There are many factors involved in the desicion making of which aircraft to assing to which route. Firstly, they must decide on an aircraft type. Obviously, the easiest is to look at the number of passengers; the more passengers, obviously the larger the aircraft that is needed. Reservations will either sell tickets limited by the seats available on a certain aircraft type, but sometimes when it is easy for the airline to put on a larger aircraft at short notice, the airline can sell more tickets and simply change the aircraft type needed.
The first restriction is that the bilateral agreements may only allow an aircraft of a certain size, so even if you have loads of passengers wanting to fly, if the best you are allowed to do is carry 200 people on any one flight, there is no point in putting on a 747.
Secondly, freight is a big earner for many airlines, so when we recently got the 777 from Kenya Airways in HKG
rather than the 767, it was not for additional passengers, but an extra large amount of freight.

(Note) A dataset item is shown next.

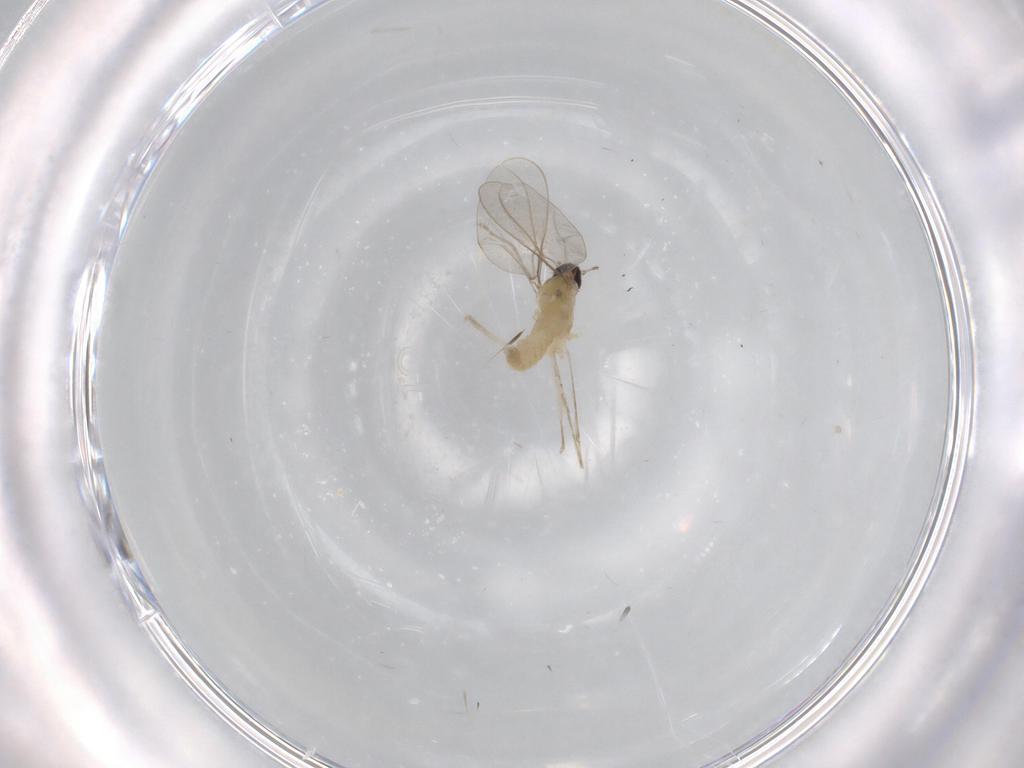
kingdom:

For a short haul flight, at Cathay we sometimes have a route operated by 747-400 on one day, A330-300 on another, 777-200 on another, 777-300 on another and A340-300 or even the A340-600 on the other. Many of these flights depart and will arrive back in Hong Kong either the same day or the following day with the same set of crew. A problem arises when an aircraft needs a crew change. No use sending a CX
A340-300 to FRA
instead of the 747-400 on one of the days because there won't be an Airbus crew to bring the aircraft back from FRA
...and the 747-400 crew due to fly back to HKG
that day won't have a plane to fly! This can apply to cabin as well as cockpit crew. If an aircraft swap is needed, it needs to be arranged well in advance.
Sometimes the engineers may not be qualified for another type. For example, if you had previously sent a CX
A330 to Colombo, sri lanka, the local engineers would not have been able to fix it if anything went wrong because they are only 777 qualified. This pervents the company from sending anything but the 777s on this route. (The engineers there now have Airbus licences too).
As for individual aircraft, a certain twin jet for example may have had it's ETOPS tempoarily downgraded because of equipment failure, e.g. APU failure, which would limit that aircraft to non-ETOPS routes, so that particular plane cannot fly the 'normal' route it would have done. Other aircraft may have a different cabin configuration which the company may want to send on a certain route. Many companies send their long haul aircraft on short haul flights during the day, however if you have a new cabin, you may want to showcase it and keep it on as many long haul flights as possible instead of the short flights.
Some airlines like CX
have their aircraft sitting around for a significant part of the day. CX
uses this opportunity for the aircraft to have maintenance done on it, and therefore an aircraft with lots of little things to fix may be sent there in preference to others. Maybe it is cheaper to wash an aircraft at city Y rather than City Z, so a dirty aircraft is deliverately sent there for a wash.
There are many many things which decide why an aircraft type or individual aircraft flies to a certain destination. I have touched on a few of the reasons here....there are many more, but hope you get the idea!